Perché l'autonomia del Veneto è una questione di lingua
Aveva ragione Sant’Isidoro di Siviglia: ex linguis gentes, le lingue fanno i popoli
Sant’Isidoro di Siviglia, hai avuto come sempre ragione: ex linguis gentes, le lingue fanno i popoli. Compulsando i dati del referendum veneto sull’apposito sito, comune per comune, ho avuto subito la sensazione che l’affluenza (e quindi il Sì) viaggiasse in parallelo con la venetofonia. Tutti i capoluoghi, dove il veneto lo si parla poco, hanno votato meno delle rispettive province, pullulanti di comuni dove il veneto lo si parla ancora parecchio.

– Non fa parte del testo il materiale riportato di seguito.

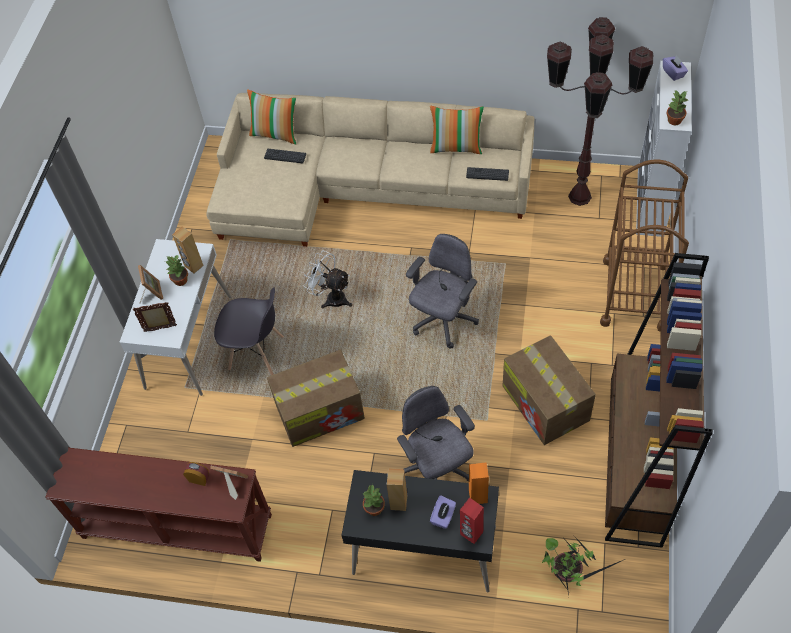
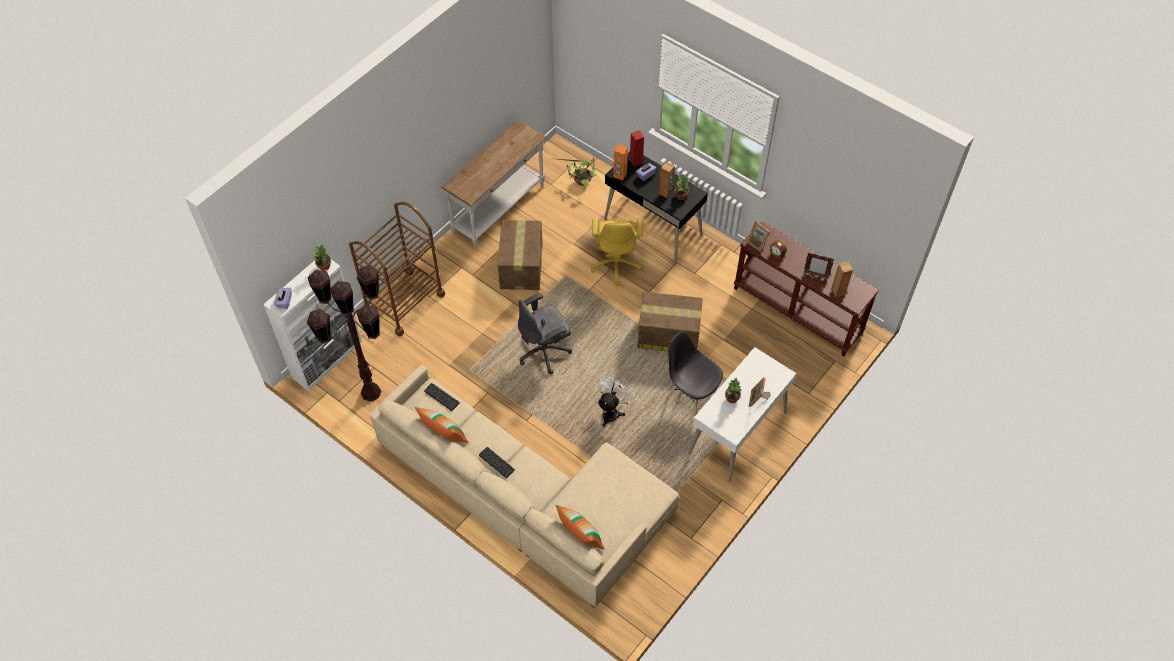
camera: 155 degrees left, 0 degrees up
picture frame [133,302,177,332] -> picture frame moved to [804,253,834,279]
brown speaker [172,227,204,274] -> brown speaker moved to [831,261,853,297]
keyboard [264,149,306,163] -> keyboard moved to [479,447,515,478]
white fan [303,251,352,309] -> white fan turned 120 degrees counterclockwise [597,374,635,427]
grey office chair [397,386,475,482] -> yellow office chair [591,218,643,286]
brown bookcase [605,253,713,548] -> white console table [442,120,547,249]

Ho pensato anche ad altre due ipotesi. L’autonomismo fiorisce: 1) dove c’è meno impiego pubblico; 2) dove c’è più piccola impresa. Ma pure queste riflessioni riportano, Sant’Isidoro, alla tua affermazione iniziale, siccome negli enti pubblici si parla italiano, ovvio, e per entrare in Benetton non credo sia utile inserire nel curriculum la conoscenza a livello C2 del trevigiano Sinistra Piave. La questione della lingua spiegherebbe pure l’insuccesso del referendum lombardo nella Milano orgogliosa del nuovo quartiere City Life, mica del vecchio Sant’Ambroeus. Se oltre che venetista fossi anche veneto organizzerei un Te Deum di ringraziamento con antichi canti patriarchini e la preghiera in lingua peculiare: “Pare nostro, che sei nel ciel, santificà sia el vostro nome…”.